X_test = X_all[perm[n_training_cases:n_training_cases+n_test_cases], :].astype(np.float32)
Y_test = Y_all[perm[n_training_cases:n_training_cases+n_test_cases], None].astype(np.int32)

X_val = X_all[perm[n_training_cases+n_test_cases:], :].astype(np.float32)
Y_val = Y_all[perm[n_training_cases+n_test_cases:], None].astype(np.int32)

print("Shape of X_train: ", X_train.shape, "\t Shape of Y_train: ", Y_train.shape)
print("Shape of X_test: ", X_test.shape, "\t Shape of Y_test: ", Y_test.shape)
print("Shape of X_val: ", X_val.shape, "\t Shape of Y_val: ", Y_val.shape)

**Also create a smaller dataset.** We will not apply any special preprocessing to the data.

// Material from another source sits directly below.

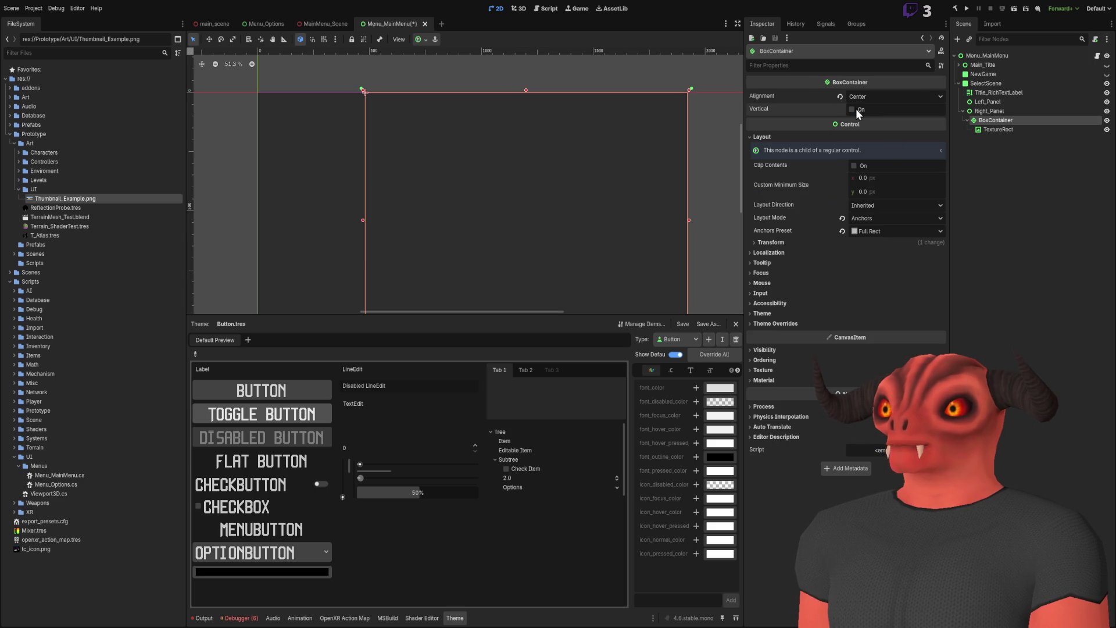
{"action": "left_click", "coordinate": [1049, 128]}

However, we will initially consider a smaller subset of the training set of $1000$ observations only, in order to speed-up the computations. (We will revert back to the $60000$ training instances later, when we consider stochastic gradient ascent.)

In [None]:
# For now, we take a subset of the training data to speed-up the computation
train_subset = 1000   # number of observations to keep

X_train_small = X_train[:train_subset, :]  # First 1000 images:
Y_train_small = Y_train[:train_subset, :]  # We don't have to choose a random set because images have already been shuffled

print("Shape of X_train_small: ", X_train_small.shape, "\t Shape of Y_train_small: ", Y_train_small.shape)

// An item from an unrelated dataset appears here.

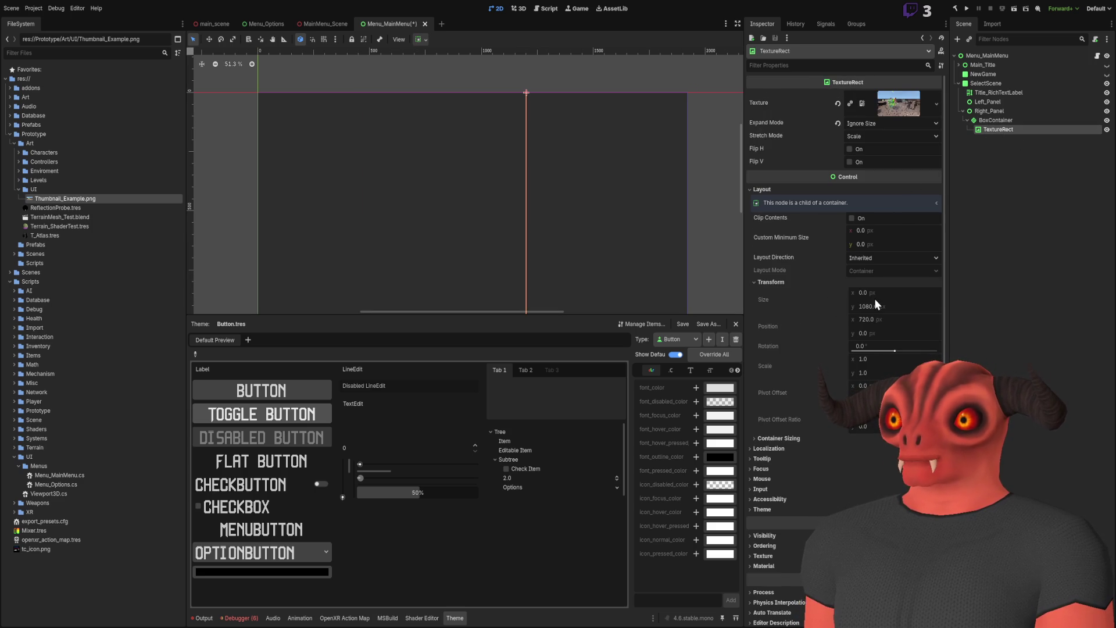
{"action": "scroll", "coordinate": [540, 187], "scroll_direction": "down", "scroll_amount": 2}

## Multinomial Logistic Regression (MLR) with Tensorflow

**Introduction.** We will implement a neural network without hidden layers. This is a common model more commonly known as multinomial logistic regression. It is a multiclass generalization of logistic regression. It also has weights and biases. However, we have one weight vector $w_j$ and one bias $b_j$ for each class $j$. While in logistic regression we use the sigmoid function to model the probability of the outputs, in multinomial logistic regression we use the softmax function. Thus, the probability (likelihood) of the $j$-th label for datapoint $n$ is given by
$$
p(y_n=j\;|\; x_n, \{w_j, b_j\})=\frac{\text{e}^{(w^\top_j x_n + b_j)}}{\sum_{j^\prime=1}^{J} \text{e}^{(w^\top_{j^\prime} x_n + b_{j^\prime})}},\qquad j=1,\ldots,J
$$
The softmax function converts a vector of real numbers into a probability vector. In this case, these real numbers are the "strength" of the prediction for each class. For instance, if $w^\top_1 x_n + b_1$ is very large, then class $1$ will be the most likely. If $w^\top_1 x_n + b_1$ and $w^\top_2 x_n + b_2$ are equal but they are much larger than the rest, then classes 1 and 2 will be equally likely (with probabilities close to $0.5$ each), while the rest of the classes will have probabilities very close to zero. Tensorflow incorporates a `softmax` function that passes its argument through the softmax function in a numerically stable manner and returns a set of probabilities (one for each class).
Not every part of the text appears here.